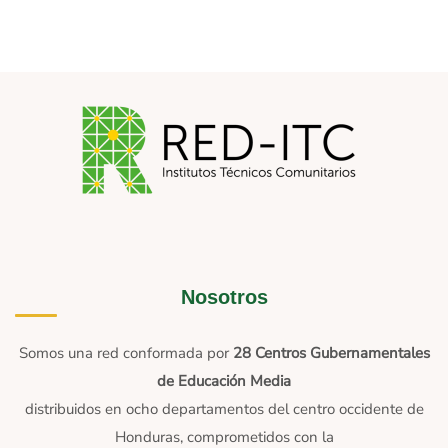
Nosotros
Somos una red conformada por
28 Centros Gubernamentales
de Educación Media
distribuidos en ocho departamentos del centro occidente de
Honduras, comprometidos con la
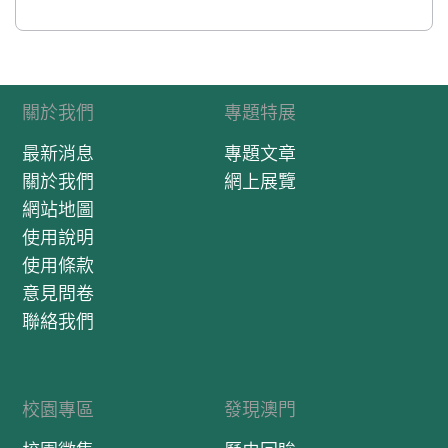
關於我們
專題特展
最新消息
專題文章
關於我們
網上展覽
網站地圖
使用說明
使用條款
意見問卷
聯絡我們
校園專區
發現澳門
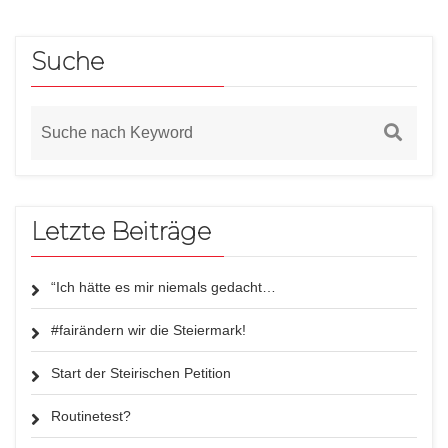
Suche
Letzte Beiträge
“Ich hätte es mir niemals gedacht…
#fairändern wir die Steiermark!
Start der Steirischen Petition
Routinetest?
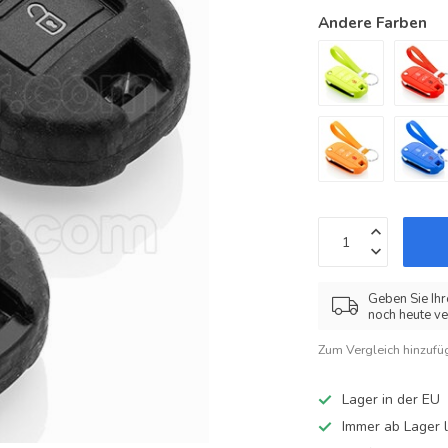
Andere Farben
Geben Sie Ihr
noch heute ve
Zum Vergleich hinzufü
Lager in der EU
Immer ab Lager l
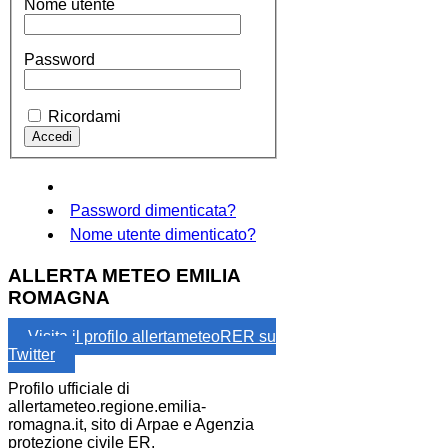
Nome utente
Password
Ricordami
Password dimenticata?
Nome utente dimenticato?
ALLERTA METEO EMILIA
ROMAGNA
Visita il profilo allertameteoRER su
Twitter
Profilo ufficiale di
allertameteo.regione.emilia-
romagna.it, sito di Arpae e Agenzia
protezione civile ER.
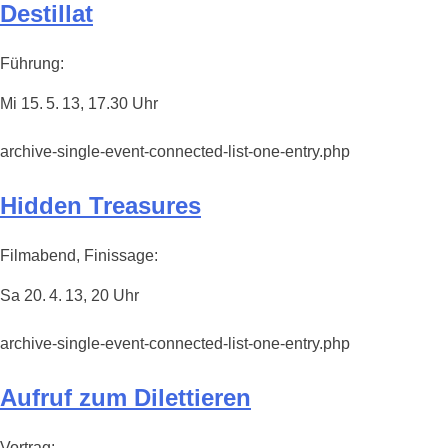
Destillat
Führung:
Mi 15. 5. 13, 17.30 Uhr
archive-single-event-connected-list-one-entry.php
Hidden Treasures
Filmabend, Finissage:
Sa 20. 4. 13, 20 Uhr
archive-single-event-connected-list-one-entry.php
Aufruf zum Dilettieren
Vortrag:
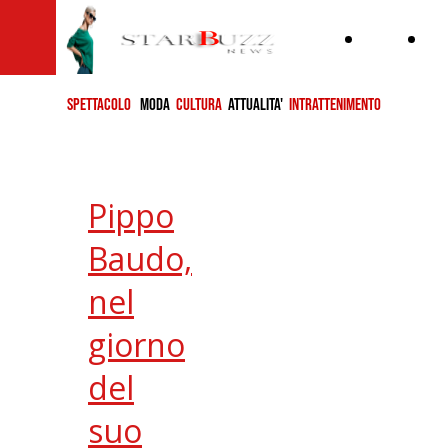
Home
ch
si
SPETTACOLO
MODA
CULTURA
ATTUALITA'
INTRATTENIMENTO
Pippo
Baudo,
nel
giorno
del
suo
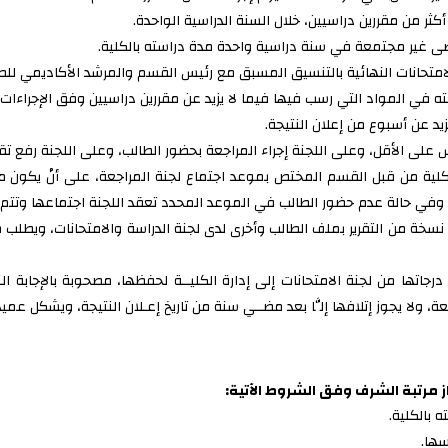
ثر من مقررين دراسيين، خلال السنة الدراسية الواحدة.
ى غير مجتمعة في سنة دراسية واحدة مدة دراسته بالكلية.
لامتحانات النهائية بالتنسيق المسبق مع رئيس القسم والمرشد الأكاديمي للط
ه في المواد التي رسب فيها فيما لا يزيد عن مقررين دراسيين وفق الإجراءات و
يد عن أسبوع من إعلان النتيجة.
 على الأقل، وعلى اللجنة إجراء المراجعة بحضور الطالب، وعلى اللجنة رفع تقري
لكلية من قبل القسم المختص بموعد اجتماع لجنة المراجعة، على أنْ يكون مو
 وفي حالة عدم حضور الطالب في الموعد المحدد تعقد اللجنة اجتماعها وتتم ا
نسخة من التقرير بملف الطالب وأخرى لدى لجنة الدراسة والامتحانات، ويطلب من
رجاتها من لجنة الامتحانات إلى إدارة الكليــة لحفظها، مصحوبة بالإجابة 
، ولا يجوز إتلافها إلَّا بعد مضــي سنة من تاريخ إعـلان النتيجة، ويشكل عمي
ز مرتبة الشرف وفق الشروط الآتية:
 بالكلية.
سها.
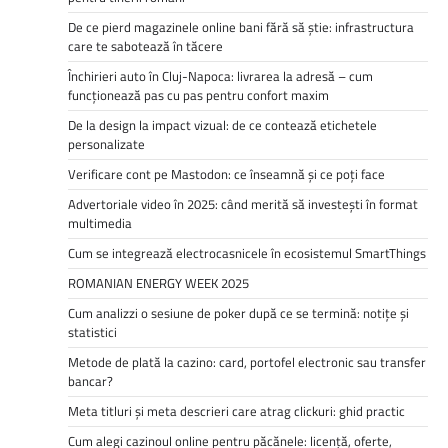
De ce pierd magazinele online bani fără să știe: infrastructura
care te sabotează în tăcere
Închirieri auto în Cluj-Napoca: livrarea la adresă – cum
funcționează pas cu pas pentru confort maxim
De la design la impact vizual: de ce contează etichetele
personalizate
Verificare cont pe Mastodon: ce înseamnă și ce poți face
Advertoriale video în 2025: când merită să investești în format
multimedia
Cum se integrează electrocasnicele în ecosistemul SmartThings
ROMANIAN ENERGY WEEK 2025
Cum analizzi o sesiune de poker după ce se termină: notițe și
statistici
Metode de plată la cazino: card, portofel electronic sau transfer
bancar?
Meta titluri și meta descrieri care atrag clickuri: ghid practic
Cum alegi cazinoul online pentru păcănele: licență, oferte,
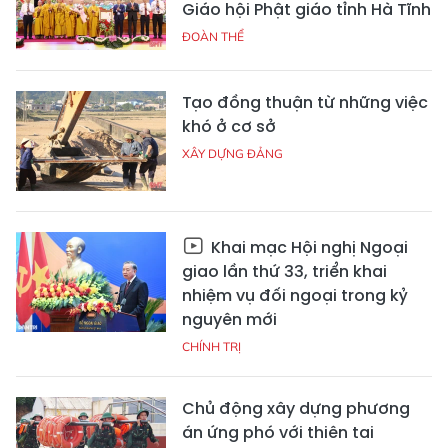
Giáo hội Phật giáo tỉnh Hà Tĩnh
ĐOÀN THỂ
Tạo đồng thuận từ những việc
khó ở cơ sở
XÂY DỰNG ĐẢNG
Khai mạc Hội nghị Ngoại
giao lần thứ 33, triển khai
nhiệm vụ đối ngoại trong kỷ
nguyên mới
CHÍNH TRỊ
Chủ động xây dựng phương
án ứng phó với thiên tai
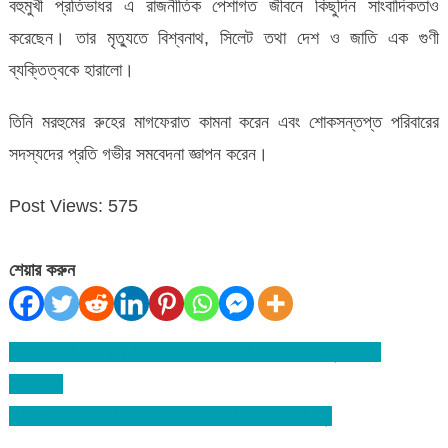
বহুমুখী প্রতিভাধর এ রাজনীতিক পেশাগত জীবনে কিছুদিন সাংবাদিকতাও
আলী
করেছেন। তার মৃত্যুতে বিশ্বনাথ, সিলেট তথা দেশ ও জাতি এক গুণী
শোক
ব্যক্তিত্বকে হারালো।
প্রকাশ
তিনি মরহুমের রুহের মাগফেরাত কামনা করেন এবং শোকসন্তপ্ত পরিবারের
সদস্যদের প্রতি গভীর সমবেদনা জ্ঞাপন করেন।
Post Views:
575
শেয়ার করুন
সিলেট জেলা আওয়ামী লীগের সাবেক সভাপতি আ.ন.ম শফিকুল হকের
Post
ইন্তেকাল
navigation
ওসমানীনগরে ছাত্রলীগের দু’গ্রুপের সংঘর্ষ : দোকান ভাঙচুর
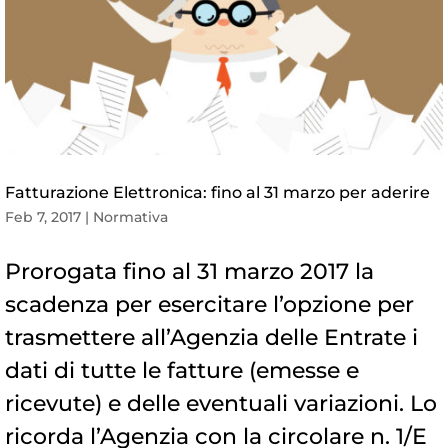
Fatturazione Elettronica: fino al 31 marzo per aderire
Feb 7, 2017
|
Normativa
Prorogata fino al 31 marzo 2017 la
scadenza per esercitare l’opzione per
trasmettere all’Agenzia delle Entrate i
dati di tutte le fatture (emesse e
ricevute) e delle eventuali variazioni. Lo
ricorda l’Agenzia con la circolare n. 1/E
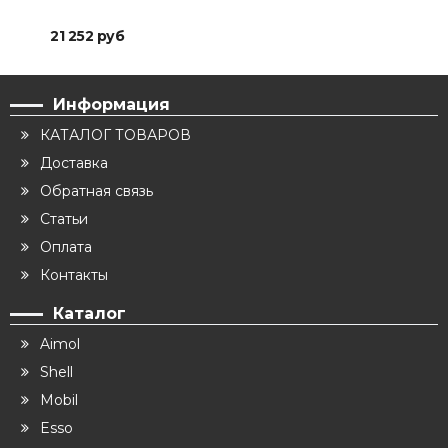
21 252 руб
44 
Информация
КАТАЛОГ ТОВАРОВ
Доставка
Обратная связь
Статьи
Оплата
Контакты
Каталог
Aimol
Shell
Mobil
Esso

### EXERCISE
Return only the lines of the records in which the string "النتيجة" appears.

### YOUR SOLUTION
يد عن أسبوع من إعلان النتيجة.
، ولا يجوز إتلافها إلَّا بعد مضــي سنة من تاريخ إعـلان النتيجة، ويشكل عمي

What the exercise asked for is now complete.